Super Ligue : Un nouvel arrêt Bosman, vraiment ? Les cinq questions que l’on se pose après cette folle journée

FOOTBALLDe la décision de la CJUE, qui a jugé les règles de l’UEFA contraires au droit de la concurrence à la réaction de l’instance du foot européen, la journée a été agitée. Que faut-il déduire de ces annonces ? La Super Ligue a-t-elle vraiment gagné ?
William Pereira

William Pereira

L'essentiel

  • La Cour de justice de l'Union Européenne (CJUE) a jugé que les règles de l'UEFA et de la FIFA opposées en 2021 au projet de Super Ligue étaient contraires au droit européen. Ce n'est pas un feu vert pour la Super Ligue pour autant. La décision se contente de dire que l'UEFA ne peut pas restreindre totalement l'accès à des compétitions, mais son monopole n'est pas remis en cause.
  • Les promoteurs de la Super Ligue ont présenté une nouvelle mouture de leur projet, avec 64 équipes réparties en 3 divisions et un système de promotion-relégation. Mais hormis le Real Madrid et le FC Barcelone, aucun club n'est encore officiellement engagé.

Tsunami ou vaguelette ? Il appartiendra au temps de situer ce 21 décembre volcanique dans la grande histoire du football. Pour situer la chose, la Cour de Justice de l’Union Européenne (CJUE) a pris le parti de citer l’arrêt Bosman en introduction du résumé de sa décision dans le dossier Super Ligue (SL) /UEFA. Cette dernière, très attendue, juge les règles opposées en 2021 par la FIFA et l’UEFA à un projet de ligue dissidente contraires au droit européen de la concurrence. Une nouvelle reçue avec enthousiasme par A 22 : le promoteur de la SL tartine les réseaux de belles formules style « le football est LIBRE », « le monopole de l’UEFA est terminé », « nous diffuserons des matchs gratuitement », etc. A l’inverse, l’instance présidée par Aleksander Ceferin est dans un premier temps désignée comme grande perdante de la bataille, d’aucuns anticipant déjà la fin de la Ligue des champions au profit de la coupe à Florentino Pérez. La réalité est bien plus nuancée, moins manichéenne.
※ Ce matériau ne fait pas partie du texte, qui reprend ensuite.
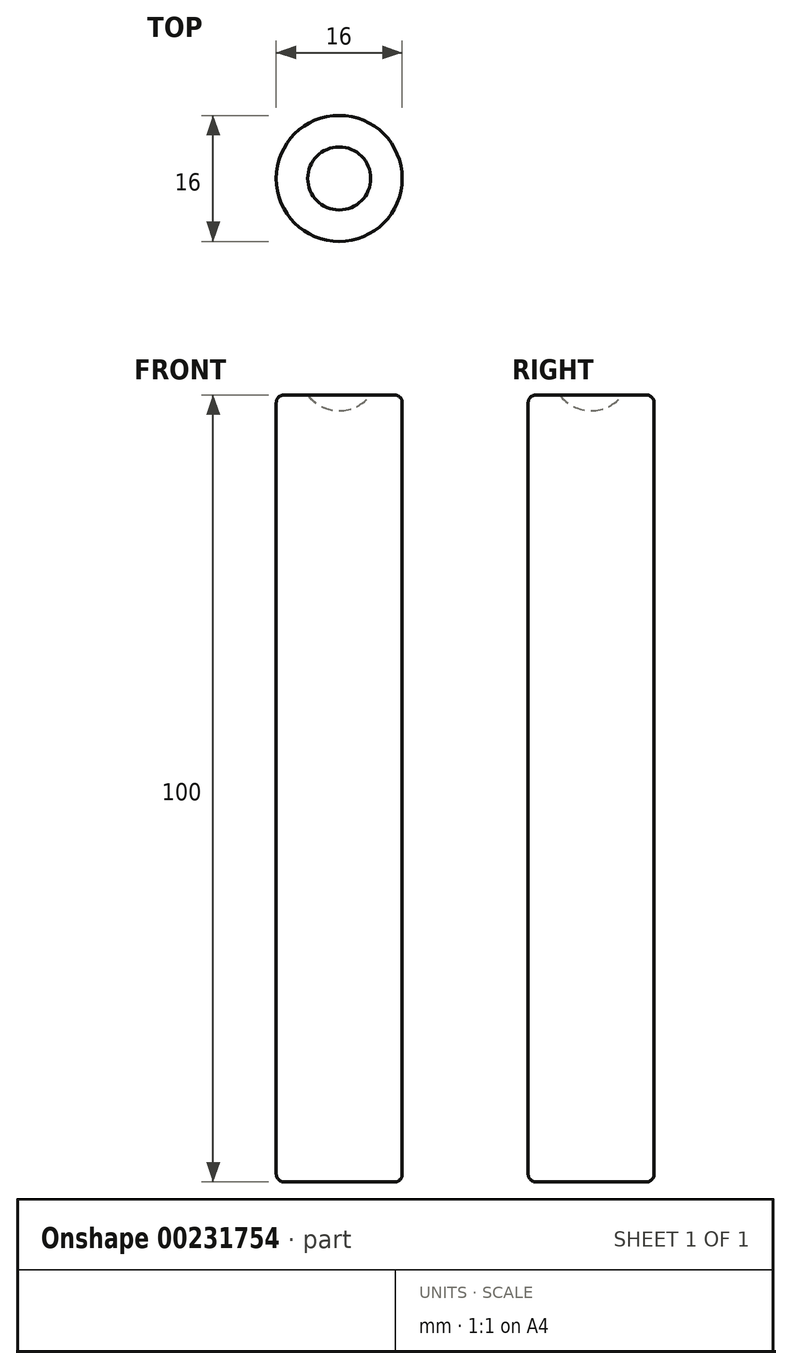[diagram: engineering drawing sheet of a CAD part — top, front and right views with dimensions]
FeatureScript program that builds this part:
annotation { "Feature Type Name" : "Feature", "Feature Type Description" : "" }
export const myFeature = defineFeature(function(context is Context, id is Id, definition is map)
    precondition{}
    {
        {
            var Q0;
            Q0=qCreatedBy(makeId("Top.planeOp"),FACE);
            var sketch = newSketch(context, id + "F0", { "sketchPlane" : qUnion([Q0])});
            skCircle(sketch, "E0", {"center": v(0, 0) * mm, "radius": 8 * mm});
            skSolve(sketch);
        }
        {
            var Q0;
            Q0 = qSketchRegion(id + "F0", true);
            extrude(context, id + "F1", {"entities" : qUnion([Q0]), "depth" : 50 * mm, "hasSecondDirection" : true, "secondDirectionOppositeDirection" : true, "secondDirectionDepth" : 50 * mm});
        }
        {
            var Q0;
            Q0=qCreatedBy(makeId("Front.planeOp"),FACE);
            var sketch = newSketch(context, id + "F2", { "sketchPlane" : qUnion([Q0])});
            skLineSegment(sketch, "E1", {"start": v(0, 0) * mm, "end": v(0, 53) * mm});
            skCircle(sketch, "E2", {"center": v(0, 53) * mm, "radius": 5 * mm});
            skLineSegment(sketch, "E3", {"start": v(0, 58) * mm, "end": v(0, 48) * mm});
            skSolve(sketch);
        }
        {
            var Q0;
            {var subQ0=sQuery(id+"F2.wireOp",EDGE,"E3");var subQ4=makeQuery(id+"F2.imprint","IMPRINT",VERTEX,{"derivedFrom":subQ0});Q0=makeQuery(id+"F2.imprint","IMPRINT",FACE,{"disambiguationData":[TD([[makeQuery(id+"F2.imprint","IMPRINT",EDGE,{"disambiguationData":[TD([[subQ4,1.0]])],"derivedFrom":subQ0}),1.0]])]});}
            var Q1;
            Q1=sQuery(id+"F2.wireOp",EDGE,"E3");
            revolve(context, id + "F3", {"operationType" : NewBodyOperationType.REMOVE, "entities" : qUnion([Q0]), "axis" : qUnion([Q1]), "revolveType" : RevolveType.FULL, "oppositeDirection" : true});
        }
        {
            var Q0;
            Q0=makeQuery(id+"F1.opExtrude","CAP_EDGE",EDGE,{"disambiguationData":[OSD([sQuery(id+"F0.wireOp",EDGE,"E0")])],"isStart":false});
            var Q1;
            Q1=makeQuery(id+"F1.opExtrude","CAP_EDGE",EDGE,{"disambiguationData":[OSD([sQuery(id+"F0.wireOp",EDGE,"E0")])],"isStart":true});
            fillet(context, id + "F4", {"entities" : qUnion([Q0, Q1]), "radius" : 1 * mm, "tangentPropagation" : true, "allowEdgeOverflow" : false});
        }
    });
1) Par sa décision, la CJUE donne-t-elle le feu vert à la Super Ligue ?

Réponse : NON. La CJUE n’a pas pris parti pour ou contre l’UEFA, pour ou contre la SL. Ce que n’a pas manqué de rappeler Aleksander Ceferin en conférence de presse en début d’après-midi. Un point confirmé par Nicolas Sfez, avocat associé au sein du cabinet Spring Legal. « La CJUE a bien précisé dans sa décision qu’elle ne statuait pas sur la légalité de la Super Ligue. La réponse qui a été apportée concerne la question qui consistait à savoir si l’UEFA et la FIFA ont des droits de restreindre l’accès à des compétitions. C’est une décision très pédagogique. Elle ne dit pas la conclusion mais comment réfléchir. » Au tribunal espagnol de commerce de trancher.
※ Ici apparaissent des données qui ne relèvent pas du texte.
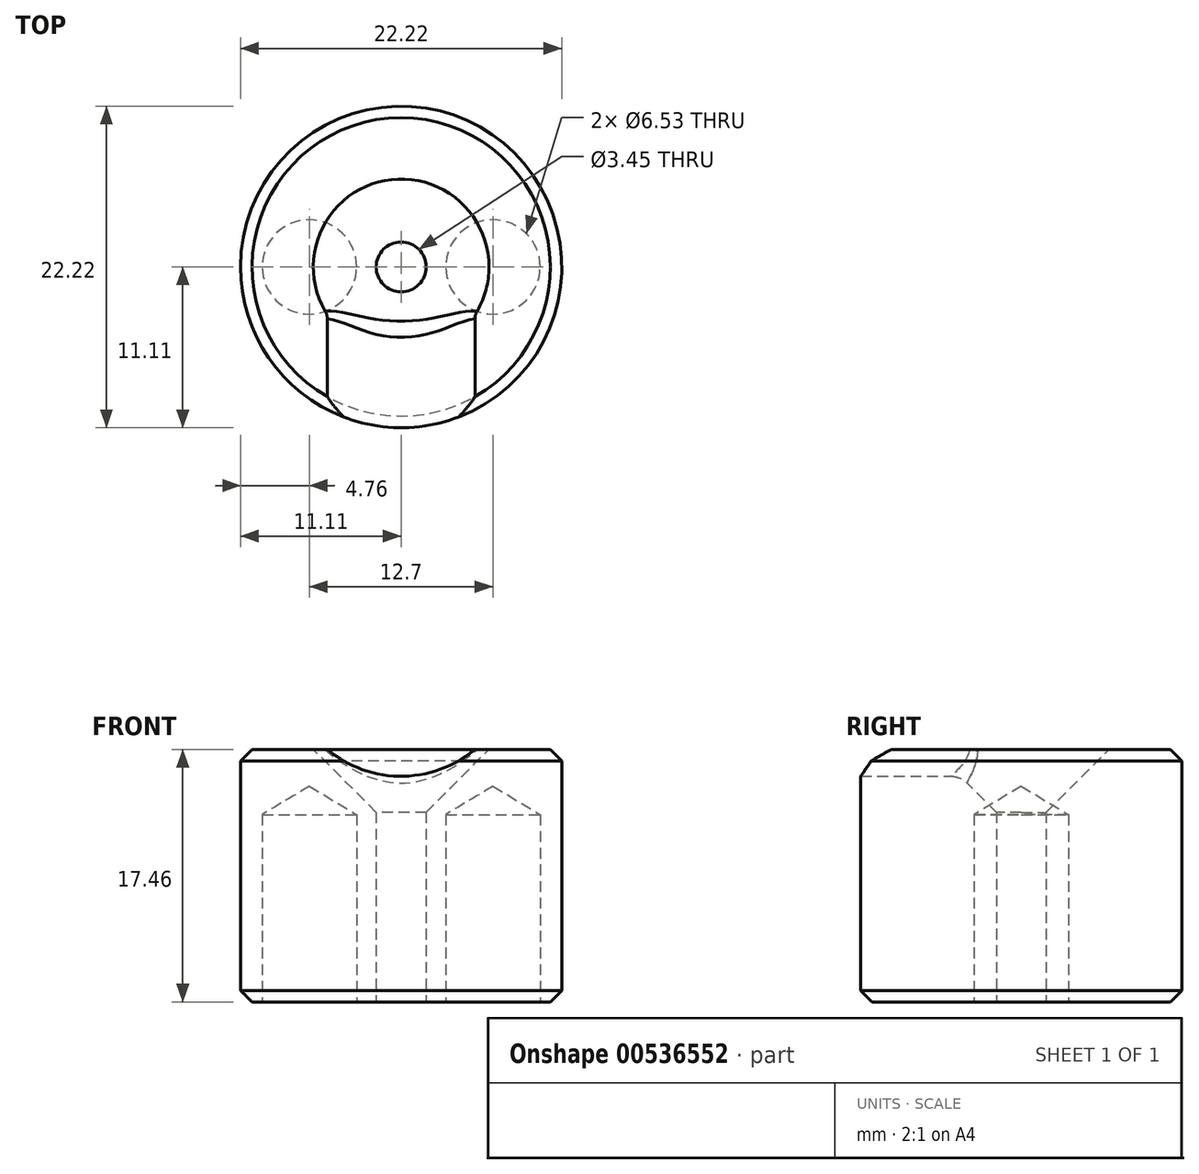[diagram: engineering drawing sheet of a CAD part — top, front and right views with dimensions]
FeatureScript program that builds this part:
annotation { "Feature Type Name" : "Feature", "Feature Type Description" : "" }
export const myFeature = defineFeature(function(context is Context, id is Id, definition is map)
    precondition{}
    {
        {
            var Q0;
            Q0=qCreatedBy(makeId("Front.planeOp"),FACE);
            var sketch = newSketch(context, id + "F0", { "sketchPlane" : qUnion([Q0])});
            skLineSegment(sketch, "E0", {"start": v(0, 0) * mm, "end": v(-11.11, 0) * mm});
            skLineSegment(sketch, "E1", {"start": v(-7.67, 0) * mm, "end": v(-7.67, 19.05) * mm, "construction": true});
            skLineSegment(sketch, "E2", {"start": v(-7.67, 19.05) * mm, "end": v(0, 11.38) * mm, "construction": true});
            skLineSegment(sketch, "E3", {"start": v(0, 0) * mm, "end": v(0, 11.38) * mm});
            skCircle(sketch, "E4", {"center": v(0, 20.37) * mm, "radius": 6.35 * mm, "construction": true});
            skPoint(sketch, "E5", {"position": v(-4.5, 15.88) * mm});
            skLineSegment(sketch, "E6", {"start": v(-11.11, 17.46) * mm, "end": v(-6.08, 17.46) * mm});
            skLineSegment(sketch, "E7", {"start": v(-11.11, 0) * mm, "end": v(-11.11, 17.46) * mm});
            skLineSegment(sketch, "E8", {"start": v(-6.08, 17.46) * mm, "end": v(0, 11.38) * mm});
            skSolve(sketch);
        }
        {
            var Q0;
            Q0=makeQuery(id+"F0.imprint","IMPRINT",FACE,{"disambiguationData":[TD([[makeQuery(id+"F0.imprint","IMPRINT",EDGE,{"derivedFrom":sQuery(id+"F0.wireOp",EDGE,"E0")}),-1.0]])]});
            var Q1;
            Q1=sQuery(id+"F0.wireOp",EDGE,"9J9QawgG-At0g-vajj-XDBG-oqsChZEEckl1");
            var Q2;
            Q2=sQuery(id+"F0.wireOp",EDGE,"n1MmJU6g-dmth-fbbE-oKrD-CuxaOYQL0cR0");
            var Q3;
            Q3=sQuery(id+"F0.wireOp",EDGE,"KnCWZ9pG-3dk9-LInL-IE6G-YEWYwB7tTK2N");
            var Q4;
            Q4=sQuery(id+"F0.wireOp",EDGE,"E3");
            var Q5;
            Q5=sQuery(id+"F0.wireOp",EDGE,"E8");
            var Q6;
            Q6=sQuery(id+"F0.wireOp",EDGE,"E6");
            var Q7;
            Q7=sQuery(id+"F0.wireOp",EDGE,"E7");
            var Q8;
            Q8=sQuery(id+"F0.wireOp",EDGE,"E0");
            var Q9;
            Q9=sQuery(id+"F0.wireOp",EDGE,"E3");
            revolve(context, id + "F1", {"entities" : qUnion([Q0]), "surfaceEntities" : qUnion([Q1, Q2, Q3, Q4, Q5, Q6, Q7, Q8]), "axis" : qUnion([Q9]), "revolveType" : RevolveType.FULL});
        }
        {
            var Q0;
            Q0=makeQuery(id+"F1.opRevolve","SWEPT_EDGE",EDGE,{"disambiguationData":[OSD([sQuery(id+"F0.wireOp",EDGE,"E0"),sQuery(id+"F0.wireOp",EDGE,"E7")])]});
            var Q1;
            Q1=makeQuery(id+"F1.opRevolve","SWEPT_EDGE",EDGE,{"disambiguationData":[OSD([sQuery(id+"F0.wireOp",EDGE,"E6"),sQuery(id+"F0.wireOp",EDGE,"E7")])]});
            chamfer(context, id + "F2", {"entities" : qUnion([Q0, Q1]), "width" : 0.8 * mm, "tangentPropagation" : true});
        }
        {
            var Q0;
            Q0=qCreatedBy(makeId("Front.planeOp"),FACE);
            var sketch = newSketch(context, id + "F3", { "sketchPlane" : qUnion([Q0])});
            skCircle(sketch, "E9", {"center": v(0, 20.37) * mm, "radius": 6.35 * mm, "construction": true});
            skCircle(sketch, "E10", {"center": v(0, 23.54) * mm, "radius": 7.94 * mm});
            skLineSegment(sketch, "E11", {"start": v(0, 23.54) * mm, "end": v(0, 20.37) * mm, "construction": true});
            skPoint(sketch, "E12", {"position": v(0, 15.6) * mm});
            skSolve(sketch);
        }
        {
            var Q0;
            Q0 = qSketchRegion(id + "F3", true);
            extrude(context, id + "F4", {"entities" : qUnion([Q0]), "operationType" : NewBodyOperationType.REMOVE, "depth" : 25.4 * mm, "offsetDistance" : 25.4 * mm});
        }
        {
            var Q0;
            Q0=makeQuery(id+"F4.boolean.opBoolean","INTERSECT",EDGE,{"derivedFrom":[makeQuery(id+"F1.opRevolve","SWEPT_FACE",FACE,{"disambiguationData":[OSD([sQuery(id+"F0.wireOp",EDGE,"E8")])]}),makeQuery(id+"F4.opExtrude","SWEPT_FACE",FACE,{"disambiguationData":[OSD([sQuery(id+"F3.wireOp",EDGE,"E10")])]})]});
            fillet(context, id + "F5", {"entities" : qUnion([Q0]), "radius" : 1.59 * mm, "tangentPropagation" : true, "allowEdgeOverflow" : false});
        }
        {
            var Q0;
            Q0=makeQuery(id+"F1.opRevolve","SWEPT_FACE",FACE,{"disambiguationData":[OSD([sQuery(id+"F0.wireOp",EDGE,"E0")])]});
            var sketch = newSketch(context, id + "F6", { "sketchPlane" : qUnion([Q0])});
            skPoint(sketch, "E13", {"position": v(0, 0) * mm});
            skLineSegment(sketch, "E14", {"start": v(0, 0) * mm, "end": v(6.35, 0) * mm, "construction": true});
            skLineSegment(sketch, "E15", {"start": v(0, 0) * mm, "end": v(-6.35, 0) * mm, "construction": true});
            skCircle(sketch, "E16", {"center": v(6.35, 0) * mm, "radius": 3.31 * mm, "construction": true});
            skCircle(sketch, "E17", {"center": v(-6.35, 0) * mm, "radius": 3.31 * mm, "construction": true});
            skSolve(sketch);
        }
        {
            var Q0;
            Q0=sQuery(id+"F6.wireOp",VERTEX,"E13");
            var Q1;
            Q1=makeQuery(id+"F1.opRevolve","SWEPT_BODY",BODY,{"disambiguationData":[OSD([sQuery(id+"F0.wireOp",EDGE,"E0"),sQuery(id+"F0.wireOp",EDGE,"E3"),sQuery(id+"F0.wireOp",EDGE,"E6"),sQuery(id+"F0.wireOp",EDGE,"E7"),sQuery(id+"F0.wireOp",EDGE,"E8")])]});
            hole(context, id + "F7", {"style" : HoleStyle.SIMPLE, "endStyle" : HoleEndStyle.THROUGH, "standardTappedOrClearance" : lookupTablePath({ "standard" : "ANSI", "engagement" : "75%", "pitch" : "36 tpi", "size" : "#8", "type" : "Tapped" }), "standardBlindInLast" : lookupTablePath({ "standard" : "ANSI", "engagement" : "75%", "pitch" : "36 tpi", "size" : "#8", "type" : "Tapped" }), "holeDiameter" : 3.45 * mm, "showTappedDepth" : true, "tappedDepth" : 25.4 * mm, "tapClearance" : 3, "startFromSketch" : true, "locations" : qUnion([Q0]), "scope" : qUnion([Q1]), "majorDiameter" : 4.17 * mm});
        }
        {
            var Q0;
            Q0=sQuery(id+"F6.wireOp",VERTEX,"E14.end");
            var Q1;
            Q1=sQuery(id+"F6.wireOp",VERTEX,"E17.center");
            var Q2;
            Q2=makeQuery(id+"F1.opRevolve","SWEPT_BODY",BODY,{"disambiguationData":[OSD([sQuery(id+"F0.wireOp",EDGE,"E0"),sQuery(id+"F0.wireOp",EDGE,"E3"),sQuery(id+"F0.wireOp",EDGE,"E6"),sQuery(id+"F0.wireOp",EDGE,"E7"),sQuery(id+"F0.wireOp",EDGE,"E8")])]});
            hole(context, id + "F8", {"style" : HoleStyle.SIMPLE, "endStyle" : HoleEndStyle.BLIND, "standardTappedOrClearance" : lookupTablePath({ "standard" : "ANSI", "size" : "F (0.26)", "type" : "Drilled" }), "standardBlindInLast" : lookupTablePath({ "standard" : "ANSI", "size" : "F", "type" : "Drilled" }), "holeDiameter" : 6.53 * mm, "holeDepth" : 12.95 * mm, "tappedDepth" : 25.4 * mm, "tapClearance" : 3, "startFromSketch" : true, "locations" : qUnion([Q0, Q1]), "scope" : qUnion([Q2])});
        }
    });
Idem pour le monopole de l’instance européenne. Contrairement à ce qu’A 22 a pu dire, la cour juge la position dominante de l’UEFA compatible avec le droit européen. Ses règles en vigueur en 2021 ont en revanche été jugées contraires à ce même droit européen. Ceferin rappelle à ce titre que le « système de validation [de l’UEFA] était imparfait, et pour cela, nous avons effectué des changements, qui ont abouti en 2022. » Un observateur proche des instances du foot européen contacté par 20 Minutes estime toutefois encore fragiles ces récents statuts : « leurs critères ne sont pas encore suffisants pour se protéger totalement d’une Super Ligue ». L'UEC (l'equivalent de l'ECA pour les petits clubs), voit là une occasion pour Ceferin de renforcer son arsenal institutionnel. « L'UEFA a l'opportunité de développer davantage la gouvernance, les processus de prise de décision et un système d'autorisation préalable robuste et clairement défini en accord avec le droit européen », écrit l'organisation.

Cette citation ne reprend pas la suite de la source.